The earliest indications of our preparedness to meet the online challenge to educators underscored the gap that exists in professional development for educators. Teaching online is not the same as teaching in the classroom. Many educators have not been updated in the use of technology and more specifically, online instruction. Of course the system until now was not dependent on online learning, but technology implementation is essential in our computer-driven society. Now that we have exposed the importance of technology in education, we can use this experience to push for more required, universal, and effective professional development. We can also more convincingly support PD with time, money, and structured follow-up.

We are more aware of the basic needs of kids to have a better working knowledge of technology skills. It is an opportunity to evaluate and evolve how we introduce kids to technology and how we incorporate those skills to enhance their learning. We need to develop their ability to be self-reliant in their learning to become lifelong learners.

We are also more aware of the need for a dependable online infrastructure, one that offers access to all. The digital divide must be addressed. Zip codes can no longer be the driving force of quality education.

Social distancing is a new concept for our country. It should be called physical distancing to be a more accurate description. Online we have all gotten closer through connections with colleagues and students. The idea of sharing ideas, and sources has grown as a result of educators needing to quickly grow and communicate effectively online. Another benefit from this collegial connection is a new appreciation, if not discovery for some, of online content. The use of online sources can enhance a text-based curriculum, or even replace it.

In order to change any system the first changes have to be made to the culture. With schools shut down parents have become more involved with their kids’ education. What parents see and experience, with their children learning through technology, goes a long way in educating parents as to what education in today’s world is all about. Of course this does not work as effectively if there are no online connections between educators and students for parents to experience.

Probably the biggest takeaway from this crisis in education is the absolute need for social and emotional learning for kids.

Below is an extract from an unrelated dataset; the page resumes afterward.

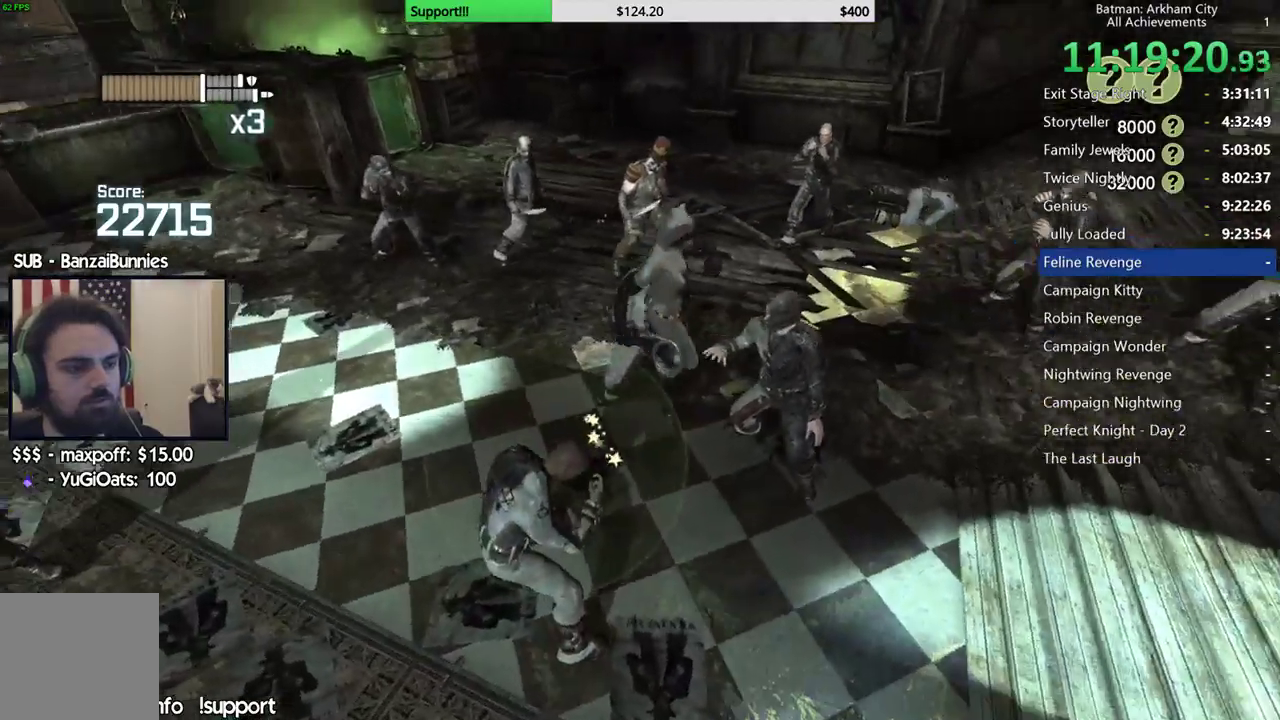
{"dt_ms": 500, "buttons": ["B"], "left_stick": "up", "right_stick": "center", "button_events": [[483, "B", "down"]]}
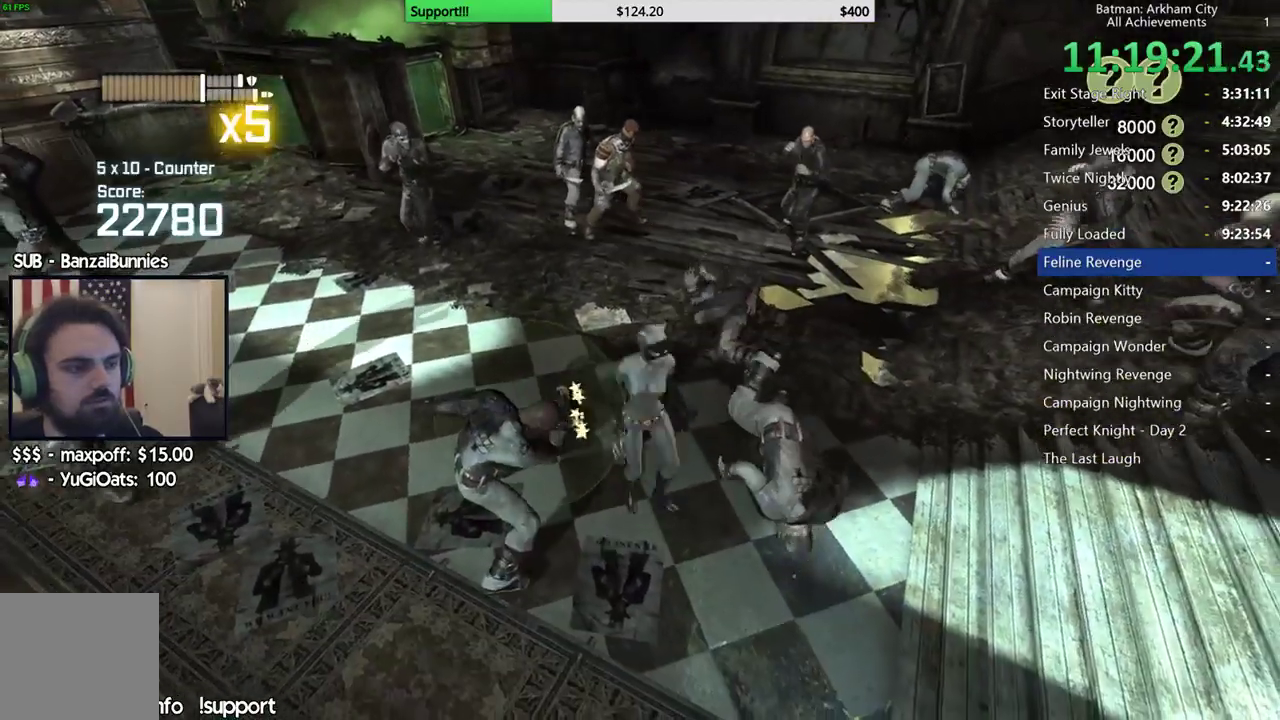
{"dt_ms": 500, "buttons": [], "left_stick": "up", "right_stick": "center", "button_events": [[100, "B", "up"]]}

We need to address physical and emotional needs before kids can learn. Maslow must always come before Bloom. Priorities need to be readjusted. We see schools adjusting their grading policies. Maybe grades aren’t what we have believed them to be for centuries? It may be time to reassess and adjust. Many schools have cancelled their need to give standardized tests. Again, maybe they need to move down on the list of education priorities. Let’s take the opportunity to talk it through and consider our experiences.

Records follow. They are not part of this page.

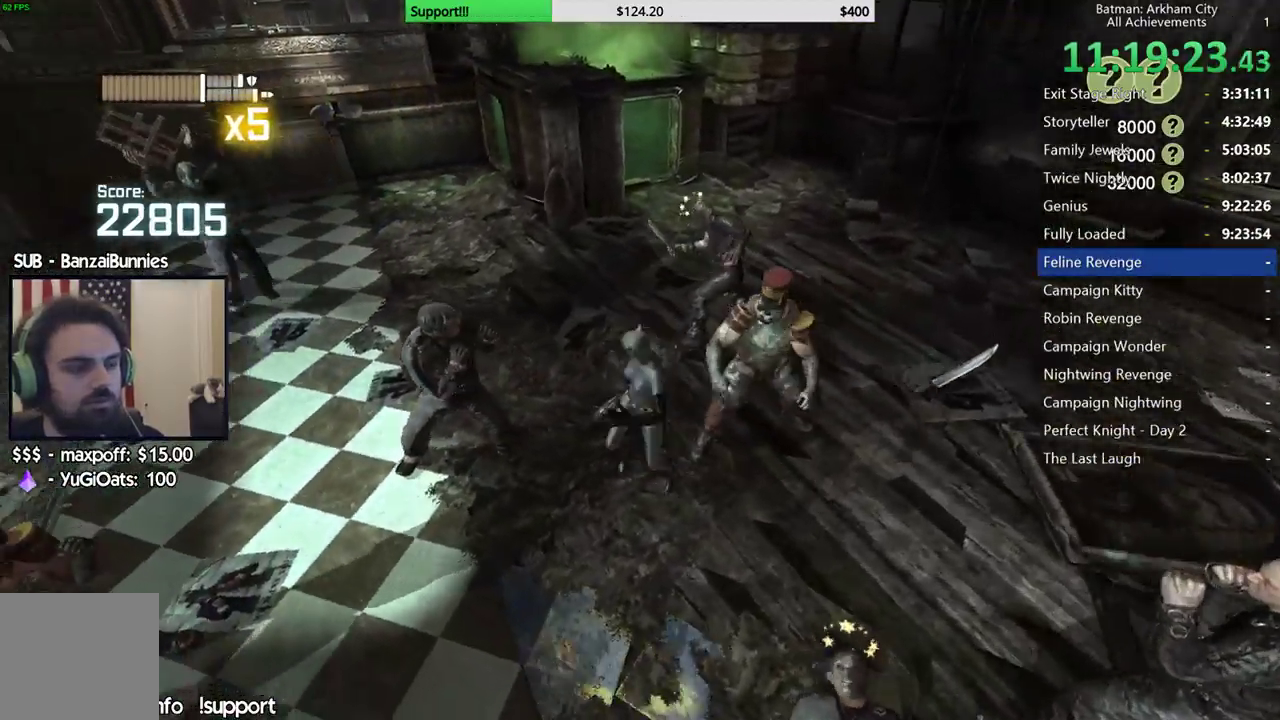
{"dt_ms": 500, "buttons": [], "left_stick": "center", "right_stick": "center", "button_events": []}
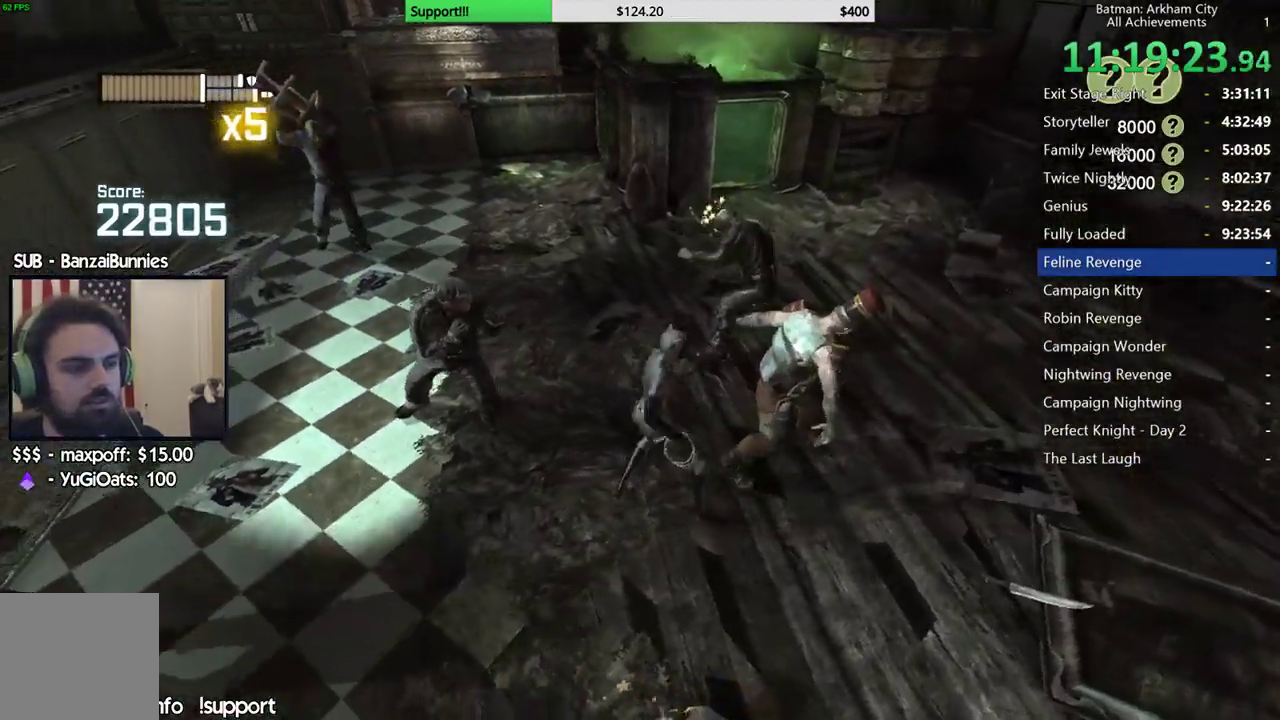
{"dt_ms": 1000, "buttons": [], "left_stick": "center", "right_stick": "left", "button_events": []}
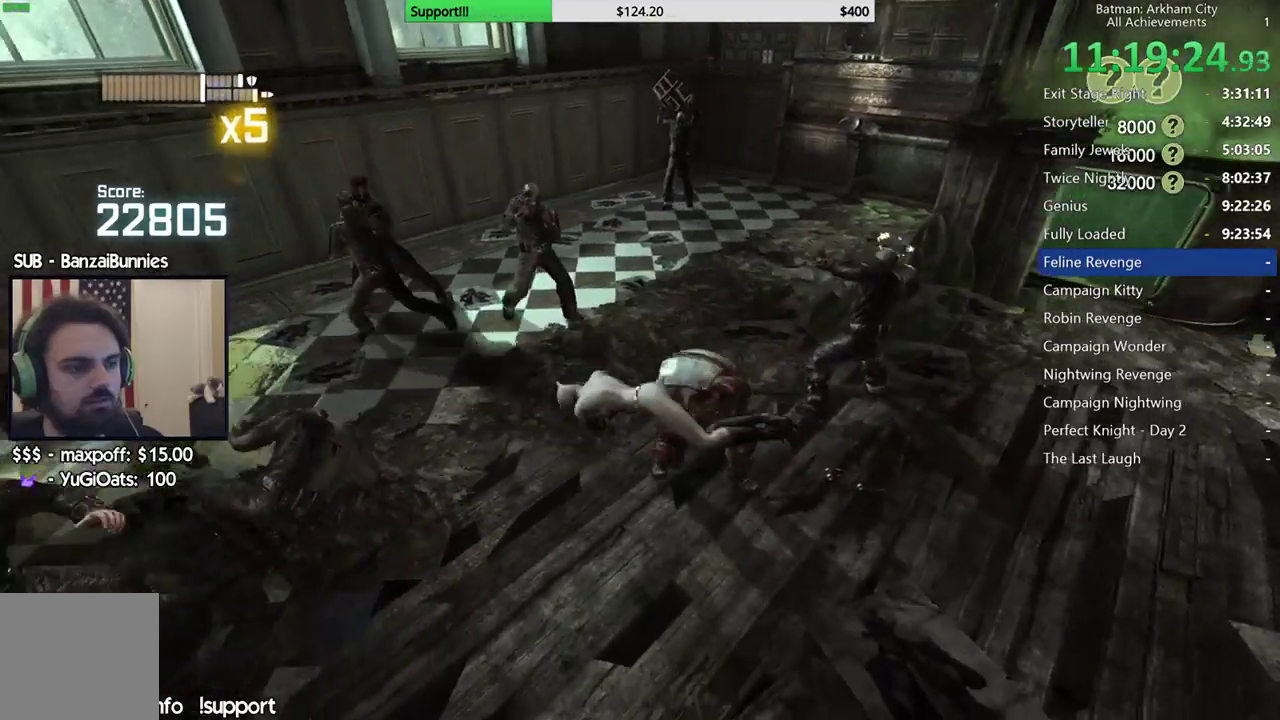
{"dt_ms": 500, "buttons": [], "left_stick": "up", "right_stick": "center", "button_events": []}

After each and every catastrophic experience this country has endured, it has reassessed, adjusted, and made positive changes for the benefit of all. Beyond the obvious health and safety issues that must be addressed, we need to address the issues of education. The kids who we are educating today will make the decisions of health and safety moving forward. We can’t educate them with the knowledge and skills that brought us to this point. They need more knowledge and more relevant skills to get beyond our limited capabilities. They will be living in a different world. This horrible event that we are now facing has actually given us the greatest opportunity yet to evolve our education system. We need to reassess, reevaluate and prioritize. This opportunity is the silver lining of that very dark Coronavirus cloud hanging over us.

Stay Healthy!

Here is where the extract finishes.